3. Perte excessive de fer : la diarrhée chronique, la présence de sang dans les selles due à des allergies intestinales et les infections récurrentes réduisent toutes l'absorption du fer tout en augmentant sa consommation, ce qui entraîne une anémie. Les saignements menstruels abondants pendant l'adolescence sont également une cause fréquente d'anémie chez les filles de cet âge.
III. Prévention de l'anémie chez les nourrissons
1. Introduction en temps opportun d'aliments complémentaires riches en fer : ① Nourrissons allaités : le lait maternel offre une biodisponibilité élevée en fer, il convient donc de maintenir l'allaitement après la naissance.Après six mois, lorsque les réserves de fer stockées sont épuisées, introduisez des aliments complémentaires enrichis en fer, tels que des céréales de riz enrichies en fer, en incorporant progressivement des aliments riches en fer comme la viande, le poisson, le foie animal, les produits sanguins et les jaunes d'œufs. ② Nourrissons nourris au lait maternisé : choisissez un lait maternisé enrichi en fer et veillez à introduire en temps opportun des aliments riches en fer dès le début de la diversification alimentaire. Évitez l'alimentation exclusive au lait de vache avant l'âge d'un an.
2. Améliorer l'absorption et le transport du fer : la vitamine A améliore l'absorption, le transport et la distribution du fer par l'organisme, favorisant ainsi la fonction hématopoïétique. Elle agit comme un activateur des cofacteurs impliqués dans la synthèse de la glycosylation de la ferritine, améliorant ainsi le statut nutritionnel en fer.

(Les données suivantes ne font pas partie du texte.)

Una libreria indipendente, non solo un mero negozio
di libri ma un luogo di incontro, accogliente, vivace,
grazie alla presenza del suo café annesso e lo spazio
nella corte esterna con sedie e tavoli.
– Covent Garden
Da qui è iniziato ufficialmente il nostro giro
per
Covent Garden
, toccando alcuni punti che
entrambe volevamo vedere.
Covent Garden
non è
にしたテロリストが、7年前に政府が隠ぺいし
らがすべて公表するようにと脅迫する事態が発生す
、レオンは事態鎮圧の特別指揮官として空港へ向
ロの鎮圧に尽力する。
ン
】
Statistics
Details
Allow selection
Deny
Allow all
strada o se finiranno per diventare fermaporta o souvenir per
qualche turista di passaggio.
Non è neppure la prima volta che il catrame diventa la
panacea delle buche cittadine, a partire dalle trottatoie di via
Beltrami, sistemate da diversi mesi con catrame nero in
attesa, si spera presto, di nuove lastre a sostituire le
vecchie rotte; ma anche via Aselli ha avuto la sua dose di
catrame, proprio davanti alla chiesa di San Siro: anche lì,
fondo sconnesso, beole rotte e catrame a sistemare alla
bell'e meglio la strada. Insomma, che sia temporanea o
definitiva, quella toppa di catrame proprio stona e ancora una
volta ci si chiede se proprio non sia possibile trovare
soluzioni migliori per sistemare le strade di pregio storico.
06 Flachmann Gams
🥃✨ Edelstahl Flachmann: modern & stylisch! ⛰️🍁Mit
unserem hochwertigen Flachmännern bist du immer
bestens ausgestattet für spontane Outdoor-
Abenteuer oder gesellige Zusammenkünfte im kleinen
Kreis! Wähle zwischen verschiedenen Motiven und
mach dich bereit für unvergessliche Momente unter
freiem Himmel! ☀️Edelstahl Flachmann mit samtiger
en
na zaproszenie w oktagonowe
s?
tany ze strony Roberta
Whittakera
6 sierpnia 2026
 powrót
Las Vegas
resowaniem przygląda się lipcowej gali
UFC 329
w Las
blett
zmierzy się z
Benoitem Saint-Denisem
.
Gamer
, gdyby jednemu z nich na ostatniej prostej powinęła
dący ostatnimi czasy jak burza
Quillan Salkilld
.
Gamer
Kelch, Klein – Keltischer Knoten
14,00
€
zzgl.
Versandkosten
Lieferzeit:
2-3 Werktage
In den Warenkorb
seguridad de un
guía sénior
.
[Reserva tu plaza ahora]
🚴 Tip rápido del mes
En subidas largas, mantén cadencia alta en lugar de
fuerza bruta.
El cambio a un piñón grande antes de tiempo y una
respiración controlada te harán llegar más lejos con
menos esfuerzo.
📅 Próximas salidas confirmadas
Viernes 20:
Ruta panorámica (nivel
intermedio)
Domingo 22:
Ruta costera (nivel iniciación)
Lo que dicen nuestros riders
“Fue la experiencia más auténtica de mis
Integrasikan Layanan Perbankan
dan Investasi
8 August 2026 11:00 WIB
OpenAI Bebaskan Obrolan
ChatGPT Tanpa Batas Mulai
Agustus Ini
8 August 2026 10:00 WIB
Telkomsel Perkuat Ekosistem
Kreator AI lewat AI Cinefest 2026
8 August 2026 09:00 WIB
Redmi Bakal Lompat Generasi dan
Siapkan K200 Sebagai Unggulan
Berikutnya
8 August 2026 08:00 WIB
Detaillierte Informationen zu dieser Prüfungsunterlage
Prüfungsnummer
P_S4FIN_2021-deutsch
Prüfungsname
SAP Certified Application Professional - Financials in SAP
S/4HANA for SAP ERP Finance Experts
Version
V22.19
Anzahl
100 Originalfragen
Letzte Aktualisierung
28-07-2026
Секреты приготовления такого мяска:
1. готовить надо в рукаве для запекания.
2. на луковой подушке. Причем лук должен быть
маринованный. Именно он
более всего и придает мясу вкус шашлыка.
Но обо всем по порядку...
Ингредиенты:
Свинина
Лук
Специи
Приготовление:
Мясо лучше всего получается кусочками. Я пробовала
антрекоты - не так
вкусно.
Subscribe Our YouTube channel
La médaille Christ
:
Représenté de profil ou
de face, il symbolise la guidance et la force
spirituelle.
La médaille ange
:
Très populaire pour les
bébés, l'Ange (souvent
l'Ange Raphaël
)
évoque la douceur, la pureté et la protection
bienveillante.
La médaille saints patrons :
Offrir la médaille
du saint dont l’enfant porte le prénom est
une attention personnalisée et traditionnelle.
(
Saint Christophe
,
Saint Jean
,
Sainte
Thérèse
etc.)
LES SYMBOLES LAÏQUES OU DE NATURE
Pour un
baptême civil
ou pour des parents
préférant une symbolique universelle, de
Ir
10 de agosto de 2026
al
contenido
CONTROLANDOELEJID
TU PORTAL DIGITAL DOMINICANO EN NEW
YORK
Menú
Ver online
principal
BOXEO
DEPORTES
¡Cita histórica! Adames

Les recherches médicales analysant le statut en vitamine A et le risque d'anémie indiquent que les enfants carencés en vitamine A sont plus sujets à l'anémie. La carence en vitamine A est un facteur de risque indépendant d'anémie, et l'anémie ferriprive coexiste avec la carence en vitamine A. La supplémentation en fer seule donne parfois des résultats sous-optimaux dans le traitement de l'anémie.

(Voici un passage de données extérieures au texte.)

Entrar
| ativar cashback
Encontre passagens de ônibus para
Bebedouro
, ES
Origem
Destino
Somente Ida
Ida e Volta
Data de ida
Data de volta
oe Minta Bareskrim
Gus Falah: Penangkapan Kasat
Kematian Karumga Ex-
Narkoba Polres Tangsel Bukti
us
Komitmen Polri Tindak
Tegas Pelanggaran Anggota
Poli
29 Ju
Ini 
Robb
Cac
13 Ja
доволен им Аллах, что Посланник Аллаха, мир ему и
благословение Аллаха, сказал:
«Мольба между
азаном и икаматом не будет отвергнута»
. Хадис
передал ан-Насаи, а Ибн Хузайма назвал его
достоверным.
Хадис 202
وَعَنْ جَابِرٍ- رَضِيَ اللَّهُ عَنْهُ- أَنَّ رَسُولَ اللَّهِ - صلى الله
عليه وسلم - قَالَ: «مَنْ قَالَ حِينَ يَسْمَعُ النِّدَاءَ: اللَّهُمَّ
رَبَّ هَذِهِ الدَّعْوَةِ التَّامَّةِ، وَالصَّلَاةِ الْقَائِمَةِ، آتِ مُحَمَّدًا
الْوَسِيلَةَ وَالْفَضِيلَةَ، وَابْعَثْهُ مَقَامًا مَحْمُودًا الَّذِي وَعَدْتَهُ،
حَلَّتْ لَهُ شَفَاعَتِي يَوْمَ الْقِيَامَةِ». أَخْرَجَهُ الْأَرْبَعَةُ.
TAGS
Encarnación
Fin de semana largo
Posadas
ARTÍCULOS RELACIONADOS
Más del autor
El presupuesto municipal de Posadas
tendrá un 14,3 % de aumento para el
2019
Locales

Par conséquent, une supplémentation en vitamine A parallèlement à un traitement à base de fer favorise activement la correction de l'anémie. Les pédiatres recommandent l'administration systématique de gouttes de vitamine AD Yikexin à partir de 15 jours après la naissance jusqu'à l'âge de trois ans. Ce traitement prévient efficacement le rachitisme et l'anémie ferriprive tout en renforçant de manière globale la résilience immunitaire des nourrissons.
De plus, les aliments riches en vitamine C améliorent l'absorption du fer. Les repas doivent donc inclure à la fois de la viande et des légumes, en mettant l'accent sur les fruits et légumes riches en vitamine C.

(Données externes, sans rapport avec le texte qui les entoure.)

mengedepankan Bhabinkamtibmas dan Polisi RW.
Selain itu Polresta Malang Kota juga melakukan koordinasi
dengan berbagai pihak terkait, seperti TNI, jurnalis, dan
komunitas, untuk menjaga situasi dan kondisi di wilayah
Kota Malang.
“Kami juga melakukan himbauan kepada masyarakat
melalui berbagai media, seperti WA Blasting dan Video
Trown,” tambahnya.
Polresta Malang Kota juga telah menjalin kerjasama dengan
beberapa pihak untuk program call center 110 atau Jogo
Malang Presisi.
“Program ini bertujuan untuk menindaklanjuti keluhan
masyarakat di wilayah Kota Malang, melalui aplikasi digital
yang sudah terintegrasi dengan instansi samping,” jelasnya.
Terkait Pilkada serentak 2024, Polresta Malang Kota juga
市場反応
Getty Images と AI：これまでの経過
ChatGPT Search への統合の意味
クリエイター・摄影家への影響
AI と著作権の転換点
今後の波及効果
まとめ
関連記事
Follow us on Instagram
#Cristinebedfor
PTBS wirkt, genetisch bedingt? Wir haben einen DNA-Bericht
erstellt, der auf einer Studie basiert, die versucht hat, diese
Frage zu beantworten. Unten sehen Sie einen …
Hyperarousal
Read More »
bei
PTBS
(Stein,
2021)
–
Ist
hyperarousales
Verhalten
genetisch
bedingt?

3. Assurer une alimentation équilibrée : l'alimentation quotidienne des nourrissons doit privilégier l'équilibre nutritionnel. Il convient de remédier rapidement aux habitudes alimentaires difficiles en incorporant des aliments riches en fer et à haute biodisponibilité, afin de garantir un apport suffisant en fer d'origine animale et végétale.Les aliments riches en fer comprennent les huîtres, le foie de poulet, le bœuf, le poulet, le thon, le porc, les crevettes, les céréales enrichies en fer, le soja, les lentilles, les haricots noirs, le tofu et les épinards.
4. Consultez régulièrement un pédiatre : les pédiatres discuteront en détail des habitudes alimentaires de votre enfant avec les parents, identifieront rapidement les facteurs de risque potentiels, guideront les parents sur les pratiques alimentaires appropriées et effectueront des examens complets pour prévenir l'anémie.